"""
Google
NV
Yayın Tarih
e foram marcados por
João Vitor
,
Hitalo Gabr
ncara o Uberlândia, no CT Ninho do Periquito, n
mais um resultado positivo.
"""
About this task ▸ Your task is to transcribe the material exactly.

Exercise result ▸
Google
NV
Yayın Tarih
e foram marcados por
João Vitor
,
Hitalo Gabr
ncara o Uberlândia, no CT Ninho do Periquito, n
mais um resultado positivo.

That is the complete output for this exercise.